Department of Pharmacology, Boston University School of Medicine, Boston, MA, USA.
Neurodegener Dis. 2010;7(1-3):68-75. doi: 10.1159/000285509. Epub 2010 Feb 18.
Increasing evidence supports a putative link between LRRK2 function and the MAP kinase cascades. We recently demonstrated that LRRK2 binds to MKK6, -3, and -7. Previous studies demonstrated that scaffold proteins are essential in the regulation of subcellular localization of stress kinase complexes. The c-jun NH2-terminal kinase (JNK)-interacting proteins (JIPs) are a group of scaffold proteins that play an important role in the regulation of MAP kinase signaling cascades. JIP1-3 are known to regulate the specificity and localization of the JNK pathway, while JIP4 is a specific scaffolding protein for the p38 pathway. We demonstrate that LRRK2 binds to JIP1-4, and is associated with increased levels of total JIP1, -3, -4, oligomeric JIP and ubiquitinated JIP. These results are consistent with a putative role of LRRK2 in regulating the stress kinase cascade.

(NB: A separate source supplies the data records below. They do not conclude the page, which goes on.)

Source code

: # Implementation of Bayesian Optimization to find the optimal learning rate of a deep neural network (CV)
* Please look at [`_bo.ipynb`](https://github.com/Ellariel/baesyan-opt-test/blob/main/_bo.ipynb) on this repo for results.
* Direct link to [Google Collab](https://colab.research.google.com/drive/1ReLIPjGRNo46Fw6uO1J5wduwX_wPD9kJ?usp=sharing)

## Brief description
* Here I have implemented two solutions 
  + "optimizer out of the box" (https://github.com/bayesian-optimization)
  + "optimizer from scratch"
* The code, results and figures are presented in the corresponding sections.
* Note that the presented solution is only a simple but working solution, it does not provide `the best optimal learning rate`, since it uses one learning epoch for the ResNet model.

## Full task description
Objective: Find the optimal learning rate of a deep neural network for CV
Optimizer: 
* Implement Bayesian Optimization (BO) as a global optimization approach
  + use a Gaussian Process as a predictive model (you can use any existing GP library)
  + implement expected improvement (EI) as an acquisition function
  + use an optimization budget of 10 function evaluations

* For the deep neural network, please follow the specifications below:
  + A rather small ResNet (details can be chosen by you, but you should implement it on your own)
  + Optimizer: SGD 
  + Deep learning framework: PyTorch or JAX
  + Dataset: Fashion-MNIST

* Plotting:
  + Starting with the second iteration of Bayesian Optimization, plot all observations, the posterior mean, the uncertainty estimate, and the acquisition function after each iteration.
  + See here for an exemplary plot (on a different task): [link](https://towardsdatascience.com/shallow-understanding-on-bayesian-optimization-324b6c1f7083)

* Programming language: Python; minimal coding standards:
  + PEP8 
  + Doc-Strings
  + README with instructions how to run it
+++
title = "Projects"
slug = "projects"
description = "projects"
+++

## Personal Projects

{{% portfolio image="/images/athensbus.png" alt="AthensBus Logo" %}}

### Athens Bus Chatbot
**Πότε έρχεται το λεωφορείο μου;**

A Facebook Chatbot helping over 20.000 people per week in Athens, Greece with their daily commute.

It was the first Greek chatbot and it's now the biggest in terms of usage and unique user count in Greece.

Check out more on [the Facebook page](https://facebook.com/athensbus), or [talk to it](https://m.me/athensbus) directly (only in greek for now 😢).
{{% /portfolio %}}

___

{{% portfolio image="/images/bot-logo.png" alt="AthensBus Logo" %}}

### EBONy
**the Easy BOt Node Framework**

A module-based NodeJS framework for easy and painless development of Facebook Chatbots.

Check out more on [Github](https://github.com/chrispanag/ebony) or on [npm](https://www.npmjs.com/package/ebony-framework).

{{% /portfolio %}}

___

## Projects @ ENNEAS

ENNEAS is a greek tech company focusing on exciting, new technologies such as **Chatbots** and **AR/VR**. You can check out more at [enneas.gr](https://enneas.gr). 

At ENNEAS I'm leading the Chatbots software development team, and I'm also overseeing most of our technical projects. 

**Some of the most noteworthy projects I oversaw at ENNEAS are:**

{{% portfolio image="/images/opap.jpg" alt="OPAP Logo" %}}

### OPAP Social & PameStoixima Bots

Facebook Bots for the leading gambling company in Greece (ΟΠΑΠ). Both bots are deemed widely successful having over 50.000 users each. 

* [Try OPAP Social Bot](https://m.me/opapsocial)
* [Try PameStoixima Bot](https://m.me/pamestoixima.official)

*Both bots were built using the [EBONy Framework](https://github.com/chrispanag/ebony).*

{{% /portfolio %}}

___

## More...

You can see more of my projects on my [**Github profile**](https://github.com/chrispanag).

越来越多的证据支持 LRRK2 功能与 MAP 激酶级联之间存在假定的联系。我们最近证明 LRRK2 与 MKK6、-3 和 -7 结合。先前的研究表明,支架蛋白在调节应激激酶复合物的亚细胞定位方面是必不可少的。c-jun NH2 末端激酶 (JNK)-相互作用蛋白 (JIP) 是一组支架蛋白,在调节 MAP 激酶信号级联中发挥重要作用。JIP1-3 已知可调节 JNK 途径的特异性和定位,而 JIP4 是 p38 途径的特异性支架蛋白。我们证明 LRRK2 与 JIP1-4 结合,并与总 JIP1、-3、-4、寡聚 JIP 和泛素化 JIP 的水平增加相关。这些结果与 LRRK2 在调节应激激酶级联中的假定作用一致。